St Vincent's Institute of Medical Research, Melbourne, Victoria, Australia.
Genes Immun. 2013 Jul-Aug;14(5):336-45. doi: 10.1038/gene.2013.29. Epub 2013 May 23.
Receptor activator of nuclear factor-kappaB-ligand (RANKL), encoded by the gene TNFSF11, is required for osteoclastogenesis, and its expression is upregulated in pathologic bone loss. Transcript variants of TNFSF11 messenger RNA (mRNA) have been described that encode a membrane-bound and a putative secreted form of RANKL. We identify a TNFSF11 transcript variant that extends the originally identified transcript encoding secreted RANKL. We demonstrate that this TNFSF11 transcript variant is expressed by the human osteosarcoma cell line, Saos-2, and by both primary human T cells and Jurkat T cells. Of relevance to the production of RANKL in pathologic bone loss, expression of this secreted TNFSF11 transcript is upregulated in Jurkat T cells and primary human T cells upon activation. Furthermore, this transcript can be translated and secreted in Jurkat T cells in vitro and is able to support osteoclast differentiation. Our data highlight the complexity of the TNFSF11 genomic locus, and demonstrate the potential for the expression of alternate mRNA transcripts encoding membrane-bound and secreted forms of RANKL. Implications of alternate mRNA transcripts encoding different RANKL protein isoforms should be carefully considered and specifically examined in future studies, particularly those implicating RANKL in pathologic bone loss.

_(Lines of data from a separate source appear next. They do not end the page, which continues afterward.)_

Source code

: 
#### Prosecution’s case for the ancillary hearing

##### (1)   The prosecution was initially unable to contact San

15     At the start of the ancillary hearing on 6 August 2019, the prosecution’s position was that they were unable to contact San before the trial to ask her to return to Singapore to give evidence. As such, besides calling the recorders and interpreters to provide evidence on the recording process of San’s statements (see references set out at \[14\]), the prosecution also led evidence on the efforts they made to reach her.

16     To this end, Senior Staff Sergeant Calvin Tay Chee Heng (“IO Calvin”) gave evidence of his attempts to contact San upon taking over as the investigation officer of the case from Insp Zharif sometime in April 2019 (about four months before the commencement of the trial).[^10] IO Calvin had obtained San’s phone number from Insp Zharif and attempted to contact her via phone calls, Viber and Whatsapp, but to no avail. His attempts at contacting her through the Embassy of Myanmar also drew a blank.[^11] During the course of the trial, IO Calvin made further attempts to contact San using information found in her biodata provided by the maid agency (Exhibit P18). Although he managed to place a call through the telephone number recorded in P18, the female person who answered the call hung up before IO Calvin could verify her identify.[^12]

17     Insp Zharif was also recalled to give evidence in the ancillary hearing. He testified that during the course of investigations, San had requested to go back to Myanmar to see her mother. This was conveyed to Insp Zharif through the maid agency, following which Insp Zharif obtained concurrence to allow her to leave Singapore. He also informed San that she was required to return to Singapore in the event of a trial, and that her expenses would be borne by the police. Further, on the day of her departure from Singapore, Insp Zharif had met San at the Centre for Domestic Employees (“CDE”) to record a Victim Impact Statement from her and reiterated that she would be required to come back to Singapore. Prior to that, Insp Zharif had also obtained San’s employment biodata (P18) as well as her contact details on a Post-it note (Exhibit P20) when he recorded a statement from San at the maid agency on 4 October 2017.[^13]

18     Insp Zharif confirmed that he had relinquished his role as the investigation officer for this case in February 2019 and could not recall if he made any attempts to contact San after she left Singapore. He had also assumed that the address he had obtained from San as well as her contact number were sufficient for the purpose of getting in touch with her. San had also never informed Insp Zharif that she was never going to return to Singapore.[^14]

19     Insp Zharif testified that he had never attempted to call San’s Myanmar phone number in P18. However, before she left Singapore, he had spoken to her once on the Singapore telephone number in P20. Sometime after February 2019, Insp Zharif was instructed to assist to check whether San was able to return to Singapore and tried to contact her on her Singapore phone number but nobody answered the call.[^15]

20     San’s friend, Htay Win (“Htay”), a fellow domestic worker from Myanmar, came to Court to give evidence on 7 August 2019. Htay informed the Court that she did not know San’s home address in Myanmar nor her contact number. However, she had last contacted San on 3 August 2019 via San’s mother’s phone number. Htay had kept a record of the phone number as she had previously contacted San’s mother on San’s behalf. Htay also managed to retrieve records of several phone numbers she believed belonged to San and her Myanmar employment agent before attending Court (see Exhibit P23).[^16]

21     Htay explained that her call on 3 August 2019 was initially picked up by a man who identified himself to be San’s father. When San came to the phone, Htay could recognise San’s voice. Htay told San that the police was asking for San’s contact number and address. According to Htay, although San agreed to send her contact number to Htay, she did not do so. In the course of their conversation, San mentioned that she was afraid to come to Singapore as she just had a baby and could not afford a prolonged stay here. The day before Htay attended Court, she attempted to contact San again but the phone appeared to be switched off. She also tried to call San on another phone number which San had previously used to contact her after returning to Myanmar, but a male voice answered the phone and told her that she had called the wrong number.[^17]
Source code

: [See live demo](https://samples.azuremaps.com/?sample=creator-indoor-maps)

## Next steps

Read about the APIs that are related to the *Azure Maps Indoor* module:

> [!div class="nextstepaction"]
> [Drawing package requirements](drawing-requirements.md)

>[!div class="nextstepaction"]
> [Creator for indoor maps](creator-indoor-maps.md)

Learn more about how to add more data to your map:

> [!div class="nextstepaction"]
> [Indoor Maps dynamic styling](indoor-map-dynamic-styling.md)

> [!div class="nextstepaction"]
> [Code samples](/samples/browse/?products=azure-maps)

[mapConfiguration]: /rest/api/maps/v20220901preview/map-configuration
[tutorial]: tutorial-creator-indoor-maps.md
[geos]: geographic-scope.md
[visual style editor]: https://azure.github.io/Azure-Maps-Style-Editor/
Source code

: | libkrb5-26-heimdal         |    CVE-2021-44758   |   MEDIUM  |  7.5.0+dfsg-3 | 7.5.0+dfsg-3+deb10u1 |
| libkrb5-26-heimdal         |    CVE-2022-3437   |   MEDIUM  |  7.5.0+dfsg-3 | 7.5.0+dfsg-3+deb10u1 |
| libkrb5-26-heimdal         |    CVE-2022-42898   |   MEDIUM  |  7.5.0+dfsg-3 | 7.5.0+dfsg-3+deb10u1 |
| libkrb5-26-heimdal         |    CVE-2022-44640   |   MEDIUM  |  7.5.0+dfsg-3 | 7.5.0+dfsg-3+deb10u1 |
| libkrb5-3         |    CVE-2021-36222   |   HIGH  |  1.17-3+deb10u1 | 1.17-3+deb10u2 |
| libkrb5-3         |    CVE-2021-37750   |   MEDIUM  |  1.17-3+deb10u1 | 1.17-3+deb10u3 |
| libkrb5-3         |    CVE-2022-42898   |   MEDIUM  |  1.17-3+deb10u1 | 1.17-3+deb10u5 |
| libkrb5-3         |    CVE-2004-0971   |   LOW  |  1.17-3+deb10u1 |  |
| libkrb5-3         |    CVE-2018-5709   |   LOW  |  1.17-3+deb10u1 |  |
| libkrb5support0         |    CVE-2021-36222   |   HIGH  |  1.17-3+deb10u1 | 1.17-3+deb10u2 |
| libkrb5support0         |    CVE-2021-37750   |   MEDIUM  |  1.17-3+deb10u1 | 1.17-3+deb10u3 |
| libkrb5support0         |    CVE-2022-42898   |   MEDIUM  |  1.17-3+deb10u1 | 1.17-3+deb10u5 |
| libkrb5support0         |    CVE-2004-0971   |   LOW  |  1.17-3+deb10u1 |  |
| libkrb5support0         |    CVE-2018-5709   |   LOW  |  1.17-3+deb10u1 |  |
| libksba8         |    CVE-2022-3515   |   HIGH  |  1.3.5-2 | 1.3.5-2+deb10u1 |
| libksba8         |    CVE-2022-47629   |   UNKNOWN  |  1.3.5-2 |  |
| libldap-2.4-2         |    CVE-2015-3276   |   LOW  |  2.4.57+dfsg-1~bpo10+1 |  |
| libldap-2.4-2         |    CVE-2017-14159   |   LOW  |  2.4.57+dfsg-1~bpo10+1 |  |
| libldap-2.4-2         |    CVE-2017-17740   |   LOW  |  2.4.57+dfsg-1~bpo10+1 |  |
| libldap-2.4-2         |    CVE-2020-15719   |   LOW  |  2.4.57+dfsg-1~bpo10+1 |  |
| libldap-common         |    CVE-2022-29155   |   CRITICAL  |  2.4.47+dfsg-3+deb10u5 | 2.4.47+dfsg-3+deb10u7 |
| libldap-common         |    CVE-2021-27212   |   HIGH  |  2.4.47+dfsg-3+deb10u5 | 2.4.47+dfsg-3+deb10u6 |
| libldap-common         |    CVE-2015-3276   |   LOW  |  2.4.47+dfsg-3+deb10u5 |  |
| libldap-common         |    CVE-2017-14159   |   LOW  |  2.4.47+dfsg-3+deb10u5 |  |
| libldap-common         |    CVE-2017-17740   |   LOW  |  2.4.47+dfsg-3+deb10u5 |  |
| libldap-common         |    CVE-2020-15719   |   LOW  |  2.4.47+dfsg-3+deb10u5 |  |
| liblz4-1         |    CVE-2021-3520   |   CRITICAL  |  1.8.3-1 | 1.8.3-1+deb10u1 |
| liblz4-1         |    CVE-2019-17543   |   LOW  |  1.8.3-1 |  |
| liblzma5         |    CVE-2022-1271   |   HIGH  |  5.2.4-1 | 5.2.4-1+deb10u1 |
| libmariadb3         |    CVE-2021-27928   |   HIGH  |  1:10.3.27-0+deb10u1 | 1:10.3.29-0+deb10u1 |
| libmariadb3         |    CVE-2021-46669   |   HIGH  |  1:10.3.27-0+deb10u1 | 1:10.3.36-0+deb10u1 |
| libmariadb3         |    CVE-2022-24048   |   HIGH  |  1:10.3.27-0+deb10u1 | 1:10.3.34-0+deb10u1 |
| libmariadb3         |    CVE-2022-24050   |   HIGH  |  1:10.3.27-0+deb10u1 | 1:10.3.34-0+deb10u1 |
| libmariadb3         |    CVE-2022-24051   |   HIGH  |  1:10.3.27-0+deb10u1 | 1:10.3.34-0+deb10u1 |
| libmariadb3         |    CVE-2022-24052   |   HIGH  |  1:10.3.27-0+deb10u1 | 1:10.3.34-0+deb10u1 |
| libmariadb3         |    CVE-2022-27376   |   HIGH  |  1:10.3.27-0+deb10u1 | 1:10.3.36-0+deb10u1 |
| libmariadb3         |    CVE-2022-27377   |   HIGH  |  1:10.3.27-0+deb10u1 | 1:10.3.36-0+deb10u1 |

核因子-κB 受体激活物配体(RANKL),由基因 TNFSF11 编码,是破骨细胞形成所必需的,其表达在病理性骨丢失中上调。已经描述了 TNFSF11 信使 RNA(mRNA)的转录变体,这些转录变体编码 RANKL 的膜结合和假定分泌形式。我们鉴定了一个 TNFSF11 转录变体,它扩展了最初鉴定的编码分泌型 RANKL 的转录本。我们证明,这种 TNFSF11 转录变体在人骨肉瘤细胞系 Saos-2 中以及在原代人 T 细胞和 Jurkat T 细胞中表达。与病理性骨丢失中 RANKL 的产生相关,在 Jurkat T 细胞和原代人 T 细胞中,这种分泌型 TNFSF11 转录本在激活时上调。此外,这种转录本可以在体外 Jurkat T 细胞中翻译和分泌,并能够支持破骨细胞分化。我们的数据强调了 TNFSF11 基因组位点的复杂性,并证明了表达膜结合和分泌形式的 RANKL 的替代 mRNA 转录本的潜力。在未来的研究中,特别是那些涉及 RANKL 在病理性骨丢失中的研究中,应仔细考虑并特别检查编码不同 RANKL 蛋白同工型的替代 mRNA 转录本的含义。